Put shortly, the math checks out.
I think I’m drawn to these probabilistic data structures because they loosen a constraint that I didn’t realize existed to do the “impossible.”
Computer scientists often discuss a trade-off between time and space. Some algorithms and data structures use a large workspace to speed computation, while others can fit in a small amount of space at the expense of more computation.
For example, inserting elements into a sorted array runs in O(n)
- it’s quick to find the right spot for the new element, but it takes a long time to scoot all the other elements over to make room. By contrast, a hash table can insert new elements in (amortized) O(1)
, meaning its performance scales much better. However, the array uses exactly as much memory as necessary to fit all its constituent elements, while the hash table must use several more times memory - and keep most of it empty - to avoid hash collisions.
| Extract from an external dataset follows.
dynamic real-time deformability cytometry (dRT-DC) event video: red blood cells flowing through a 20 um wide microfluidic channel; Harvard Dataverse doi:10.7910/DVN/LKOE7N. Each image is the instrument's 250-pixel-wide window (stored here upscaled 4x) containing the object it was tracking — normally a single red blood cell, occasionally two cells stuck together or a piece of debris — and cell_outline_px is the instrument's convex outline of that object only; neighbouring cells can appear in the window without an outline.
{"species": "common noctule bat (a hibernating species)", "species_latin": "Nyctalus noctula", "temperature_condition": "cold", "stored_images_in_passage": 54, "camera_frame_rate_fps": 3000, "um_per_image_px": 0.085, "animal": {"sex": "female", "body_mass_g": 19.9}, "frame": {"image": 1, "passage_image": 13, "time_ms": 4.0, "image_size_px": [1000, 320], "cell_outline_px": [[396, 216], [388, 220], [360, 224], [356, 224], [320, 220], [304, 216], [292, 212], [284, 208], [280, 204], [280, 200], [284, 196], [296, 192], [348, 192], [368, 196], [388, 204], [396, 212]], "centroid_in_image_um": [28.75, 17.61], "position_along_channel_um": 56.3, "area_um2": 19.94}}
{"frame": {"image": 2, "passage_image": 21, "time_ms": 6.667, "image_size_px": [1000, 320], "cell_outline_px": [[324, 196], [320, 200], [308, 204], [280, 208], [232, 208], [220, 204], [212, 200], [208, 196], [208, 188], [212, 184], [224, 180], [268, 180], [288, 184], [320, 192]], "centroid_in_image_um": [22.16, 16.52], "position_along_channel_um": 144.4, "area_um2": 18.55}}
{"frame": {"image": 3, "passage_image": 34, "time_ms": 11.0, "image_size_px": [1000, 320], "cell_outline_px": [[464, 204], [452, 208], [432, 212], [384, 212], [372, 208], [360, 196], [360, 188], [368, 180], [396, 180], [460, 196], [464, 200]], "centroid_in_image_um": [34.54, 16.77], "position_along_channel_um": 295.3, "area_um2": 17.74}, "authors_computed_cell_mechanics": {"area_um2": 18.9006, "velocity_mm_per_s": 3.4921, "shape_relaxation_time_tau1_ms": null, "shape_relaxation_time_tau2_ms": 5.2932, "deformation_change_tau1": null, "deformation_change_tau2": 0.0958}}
Similarly, compression algorithms pack data into more compact formats, but require additional computation to get useful results back out.
However, if we loosen accuracy and determinism, creating data structures like Bloom filters that can only answer set membership with a known degree of confidence, or algorithms like Hyperloglog that can count elements with some error, then we can create solutions that are both time and space efficient. Not just space efficient, but preposterously so: constant-space solutions to set membership and size seem fundamentally impossible. This trade-off in accuracy challenges my preconceptions about what kind of computation is possible, and that’s mind-blowingly cool.